▶ Requirement A:
In the passage on Bell's corporate distributions, condense the paragraph that begins "In evaluating the propriety" into a shorter version that keeps its main facts.
▶ Requirement B:
According to the passage on Bell's corporate distributions, what does Bell admit he never told the Doctors?
▶ Requirement C:
Reproduce everything in the passage on Bell's corporate distributions from "In evaluating the" down to "his employment agreements.".

▶ Page extract:
━━━━━━━━━━━━━━━━

In response, Bell points out that he was a shareholder of the corporation and, as such, was entitled to the same distributions made to the other shareholders. However, Bell admits that he never told the Doctors that he was paid his regular salary plus dividends while the Doctors were receiving dividends in lieu of salary. He nevertheless claimed that the Doctors knew he was receiving dividends.
In evaluating the propriety of Bell's receipt of corporate distributions, the threshold question is whether Bell was entitled to receive them. The Employment Agreement did not provide for dividends to Bell. This is not surprising because Bell was not a shareholder at the time the parties negotiated and entered into any of his employment agreements.

━━━━━━━━━━━━━━━━

▶ Material provided:
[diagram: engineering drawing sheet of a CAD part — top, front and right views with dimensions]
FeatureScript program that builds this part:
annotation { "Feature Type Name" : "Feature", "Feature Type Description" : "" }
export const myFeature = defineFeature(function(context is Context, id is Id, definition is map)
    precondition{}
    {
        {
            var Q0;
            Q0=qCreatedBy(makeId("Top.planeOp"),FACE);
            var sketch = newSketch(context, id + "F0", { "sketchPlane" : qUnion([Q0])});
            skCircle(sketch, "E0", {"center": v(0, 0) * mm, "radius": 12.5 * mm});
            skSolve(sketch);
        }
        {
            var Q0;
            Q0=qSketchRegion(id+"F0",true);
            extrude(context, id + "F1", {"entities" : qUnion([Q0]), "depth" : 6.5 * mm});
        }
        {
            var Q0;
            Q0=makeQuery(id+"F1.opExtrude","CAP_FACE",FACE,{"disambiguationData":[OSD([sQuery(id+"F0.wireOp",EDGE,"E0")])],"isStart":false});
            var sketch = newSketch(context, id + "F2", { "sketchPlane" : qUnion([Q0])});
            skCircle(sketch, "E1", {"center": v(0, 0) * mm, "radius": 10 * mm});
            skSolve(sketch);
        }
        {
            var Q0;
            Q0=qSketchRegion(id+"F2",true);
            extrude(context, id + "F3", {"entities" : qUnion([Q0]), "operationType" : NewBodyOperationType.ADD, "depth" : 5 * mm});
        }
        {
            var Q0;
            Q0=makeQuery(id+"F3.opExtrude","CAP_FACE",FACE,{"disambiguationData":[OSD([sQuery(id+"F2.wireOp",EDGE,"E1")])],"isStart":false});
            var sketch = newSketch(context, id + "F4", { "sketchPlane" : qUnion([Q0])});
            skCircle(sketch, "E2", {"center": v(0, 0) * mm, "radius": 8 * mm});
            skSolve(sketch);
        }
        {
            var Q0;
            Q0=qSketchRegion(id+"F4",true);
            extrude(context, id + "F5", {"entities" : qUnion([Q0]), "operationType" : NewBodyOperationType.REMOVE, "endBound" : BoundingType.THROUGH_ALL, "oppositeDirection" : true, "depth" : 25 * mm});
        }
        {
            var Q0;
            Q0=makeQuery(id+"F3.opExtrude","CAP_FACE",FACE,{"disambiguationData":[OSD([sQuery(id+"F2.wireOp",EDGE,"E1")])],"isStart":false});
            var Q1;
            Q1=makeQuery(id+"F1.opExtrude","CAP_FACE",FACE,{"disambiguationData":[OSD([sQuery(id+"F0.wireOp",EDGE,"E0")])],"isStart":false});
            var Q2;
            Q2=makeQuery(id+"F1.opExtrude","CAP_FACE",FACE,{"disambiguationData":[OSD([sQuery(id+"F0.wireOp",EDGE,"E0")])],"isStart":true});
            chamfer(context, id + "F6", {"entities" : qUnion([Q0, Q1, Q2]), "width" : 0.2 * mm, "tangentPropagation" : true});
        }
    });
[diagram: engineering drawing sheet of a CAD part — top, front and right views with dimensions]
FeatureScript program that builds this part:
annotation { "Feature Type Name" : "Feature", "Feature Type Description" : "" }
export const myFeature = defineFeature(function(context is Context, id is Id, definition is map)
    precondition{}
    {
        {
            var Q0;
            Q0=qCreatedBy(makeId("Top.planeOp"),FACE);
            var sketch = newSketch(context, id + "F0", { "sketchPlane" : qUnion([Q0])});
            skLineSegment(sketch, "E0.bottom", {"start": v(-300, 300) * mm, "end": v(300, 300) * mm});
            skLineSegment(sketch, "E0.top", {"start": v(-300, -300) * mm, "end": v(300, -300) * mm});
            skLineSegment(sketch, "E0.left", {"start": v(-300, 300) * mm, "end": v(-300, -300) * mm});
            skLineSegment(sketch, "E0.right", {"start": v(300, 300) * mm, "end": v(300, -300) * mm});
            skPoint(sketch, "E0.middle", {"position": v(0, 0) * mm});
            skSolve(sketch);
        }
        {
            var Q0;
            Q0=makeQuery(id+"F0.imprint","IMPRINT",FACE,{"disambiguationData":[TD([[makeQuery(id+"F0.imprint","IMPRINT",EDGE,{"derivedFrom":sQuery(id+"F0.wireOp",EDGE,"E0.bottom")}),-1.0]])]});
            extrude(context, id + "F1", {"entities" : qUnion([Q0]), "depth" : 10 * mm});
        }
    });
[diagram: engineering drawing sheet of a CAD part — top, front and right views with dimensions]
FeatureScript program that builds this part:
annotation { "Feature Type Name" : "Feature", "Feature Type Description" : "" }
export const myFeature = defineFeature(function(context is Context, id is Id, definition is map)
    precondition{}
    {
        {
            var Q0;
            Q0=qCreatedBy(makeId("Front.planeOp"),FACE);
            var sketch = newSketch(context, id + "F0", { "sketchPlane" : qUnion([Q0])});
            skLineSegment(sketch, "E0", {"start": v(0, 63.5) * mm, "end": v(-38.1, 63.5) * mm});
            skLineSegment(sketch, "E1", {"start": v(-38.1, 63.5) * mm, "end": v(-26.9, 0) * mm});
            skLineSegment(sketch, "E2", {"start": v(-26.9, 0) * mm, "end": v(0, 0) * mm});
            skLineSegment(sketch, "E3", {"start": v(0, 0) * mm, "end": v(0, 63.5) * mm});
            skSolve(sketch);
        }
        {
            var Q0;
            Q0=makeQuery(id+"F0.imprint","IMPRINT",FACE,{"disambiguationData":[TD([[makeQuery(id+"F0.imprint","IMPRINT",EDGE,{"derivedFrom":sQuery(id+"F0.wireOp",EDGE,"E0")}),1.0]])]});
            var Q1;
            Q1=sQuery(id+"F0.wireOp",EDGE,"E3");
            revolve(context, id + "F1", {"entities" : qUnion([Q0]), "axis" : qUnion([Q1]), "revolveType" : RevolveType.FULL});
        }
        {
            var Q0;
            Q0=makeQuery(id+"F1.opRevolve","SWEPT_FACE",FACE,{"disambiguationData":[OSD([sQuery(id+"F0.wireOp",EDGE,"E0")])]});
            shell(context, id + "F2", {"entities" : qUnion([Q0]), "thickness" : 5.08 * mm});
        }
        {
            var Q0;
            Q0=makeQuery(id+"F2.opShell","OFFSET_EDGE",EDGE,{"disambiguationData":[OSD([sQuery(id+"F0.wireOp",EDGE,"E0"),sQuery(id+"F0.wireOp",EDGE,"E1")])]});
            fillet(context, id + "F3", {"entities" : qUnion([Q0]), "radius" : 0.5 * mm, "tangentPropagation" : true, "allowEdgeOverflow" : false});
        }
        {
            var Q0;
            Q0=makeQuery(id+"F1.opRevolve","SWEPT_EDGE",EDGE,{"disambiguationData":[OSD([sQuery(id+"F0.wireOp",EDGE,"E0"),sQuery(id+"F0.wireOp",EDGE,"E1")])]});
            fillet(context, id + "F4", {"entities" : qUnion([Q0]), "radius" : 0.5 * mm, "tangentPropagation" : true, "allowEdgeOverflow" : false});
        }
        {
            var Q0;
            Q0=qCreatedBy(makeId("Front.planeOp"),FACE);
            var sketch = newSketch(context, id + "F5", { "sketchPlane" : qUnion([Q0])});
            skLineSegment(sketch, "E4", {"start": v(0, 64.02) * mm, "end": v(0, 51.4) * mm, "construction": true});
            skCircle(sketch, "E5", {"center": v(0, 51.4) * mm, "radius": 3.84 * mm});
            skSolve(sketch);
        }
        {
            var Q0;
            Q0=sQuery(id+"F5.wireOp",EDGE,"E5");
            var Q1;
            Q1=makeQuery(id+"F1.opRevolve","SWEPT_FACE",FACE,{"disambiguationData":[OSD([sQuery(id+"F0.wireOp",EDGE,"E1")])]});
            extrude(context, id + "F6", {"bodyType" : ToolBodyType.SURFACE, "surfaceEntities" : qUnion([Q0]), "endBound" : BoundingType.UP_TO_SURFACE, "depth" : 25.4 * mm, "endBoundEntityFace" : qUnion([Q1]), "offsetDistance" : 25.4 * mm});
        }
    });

━━━━━━━━━━━━━━━━

▶ Right answer A:
The key question is whether Bell was entitled to the corporate distributions. His Employment Agreement did not provide for dividends to him. That is expected, because he was not a shareholder when the parties negotiated and entered into any of his employment agreements.

▶ Right answer B:
He never told them that he was paid his regular salary plus dividends while they were receiving dividends in lieu of salary.

▶ Right answer C:
In evaluating the propriety of Bell's receipt of corporate distributions, the threshold question is whether Bell was entitled to receive them. The Employment Agreement did not provide for dividends to Bell. This is not surprising because Bell was not a shareholder at the time the parties negotiated and entered into any of his employment agreements.